La construction repose largement sur la voix du narrateur, ses provocations, ses aphorismes et ses digressions. Beigbeder privilégie une écriture rapide, orale et saturée de références, qui cherche l’efficacité de la formule autant que la progression romanesque. Cette énergie donne au texte son mordant, mais elle produit aussi une certaine répétition, les mêmes dénonciations revenant sous des formes parfois plus brillantes que véritablement nouvelles.
Dans la continuité de 99 francs, Au secours pardon reprend la figure d’Octave Parango pour prolonger la critique du milieu publicitaire et de la consommation. Le livre s’inscrit dans une veine de roman contemporain très reconnaissable, où la confession, la satire sociale et l’autofiction se mêlent. Sa réputation tient surtout à cette capacité à formuler brutalement des mécanismes familiers, même lorsque la posture provocatrice finit par prendre le dessus sur les personnages.
Le roman vaut moins par la profondeur psychologique de son intrigue que par la tension qu’il entretient entre dénonciation et participation. Octave condamne la marchandisation de la beauté tout en étant attiré par ses signes et ses privilèges. Cette contradiction constitue son intérêt principal, mais elle expose aussi le texte à une limite importante : la critique du cynisme peut parfois sembler reprendre les réflexes de domination qu’elle prétend examiner.
Pour qui
À lire si
- Les lecteurs qui apprécient les satires de la publicité, de la consommation et des normes de beauté, dans une langue directe et provocatrice.
- Les lecteurs intéressés par les narrateurs moralement ambigus et les romans qui mêlent observation sociale, confession et humour noir.
- Les lecteurs de 99 francs qui souhaitent retrouver Octave Parango dans un autre environnement économique et culturel.
À éviter si
- Les lecteurs qui recherchent une intrigue très structurée ou des personnages longuement approfondis risquent de trouver le récit trop dépendant de la voix du narrateur.
- Les lecteurs rebutés par la provocation sexuelle, le cynisme et certaines représentations des femmes peuvent juger la satire complaisante plutôt que réellement subversive.
Forces et limites
Ce qui fonctionne
- La voix d’Octave Parango donne au récit un rythme nerveux et une forte cohérence satirique.
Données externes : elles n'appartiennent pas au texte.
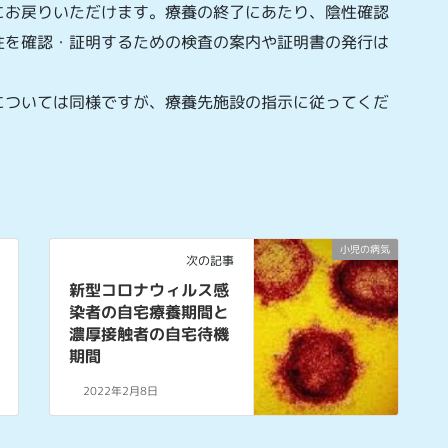
にお戻りいただけます。療養の終了にあたり、陰性確認
性を確認・証明するための検査の案内や証明書の発行は
については同様ですが、療養先施設の指示に従ってくだ
小児の病気
次の記事
新型コロナウィルス感
染者の自宅療養期間と
濃厚接触者の自宅待機
期間
2022年2月8日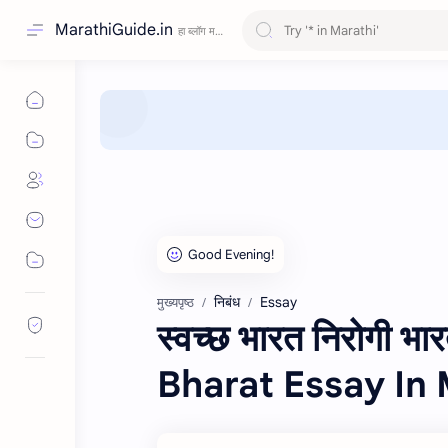
MarathiGuide.in
निबंध
Essay
मुख्यपृष्ठ
स्वच्छ भारत निरोगी
Bharat Essay In 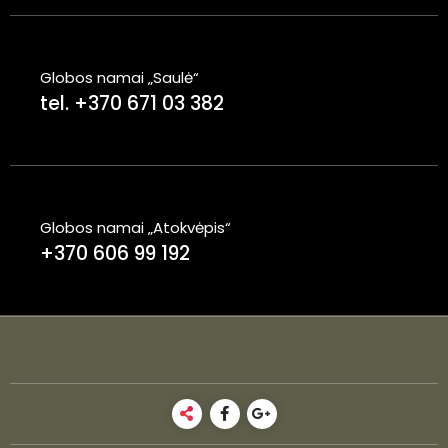
Globos namai „Saulė“
tel. +370 671 03 382
Globos namai „Atokvėpis“
+370 606 99 192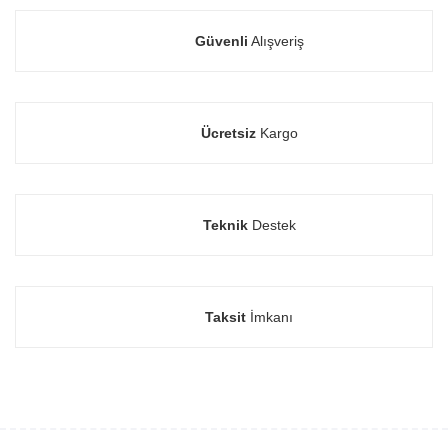
Güvenli
Alışveriş
Ücretsiz
Kargo
Teknik
Destek
Taksit
İmkanı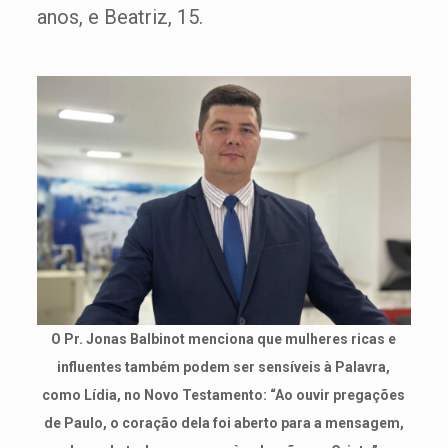
anos, e Beatriz, 15.
O Pr. Jonas Balbinot menciona que mulheres ricas e
influentes também podem ser sensíveis à Palavra,
como Lídia, no Novo Testamento: “Ao ouvir pregações
de Paulo, o coração dela foi aberto para a mensagem,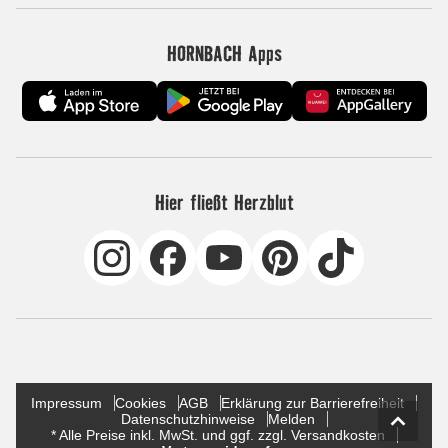
HORNBACH Apps
Hier fließt Herzblut
Impressum
Cookies
AGB
Erklärung zur Barrierefreiheit
Datenschutzhinweise
Melden
* Alle Preise inkl. MwSt. und ggf. zzgl. Versandkosten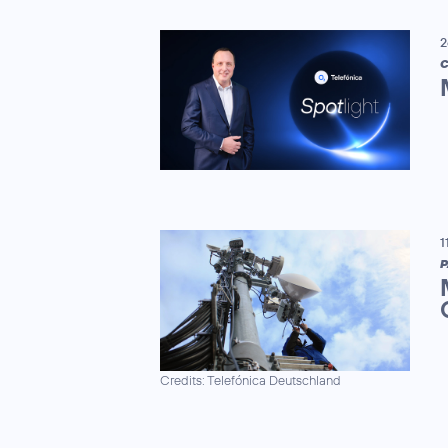
2
C
1
P
Credits: Telefónica Deutschland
- Le roman met en évidence les liens entre publicité, désir, vieillissement et marchandisation des corps.
- Les formules et les digressions rendent sensibles des mécanismes sociaux souvent présentés de manière abstraite.
Ce qui coince
- La provocation revient parfois au premier plan, au détriment de la construction romanesque et de la nuance.
- La critique de la domination et de la beauté marchande reste fragilisée par le regard souvent objectifiant du narrateur.
Fiche technique
- Auteur
- Frédéric Beigbeder
- Éditeur
- Le Livre de Poche
- Parution
- 2007
- Format
- Poche
- Prix éditeur
- 7,70 €
- ISBN
- 9782253124054
Par la rédaction de Livres et pensées.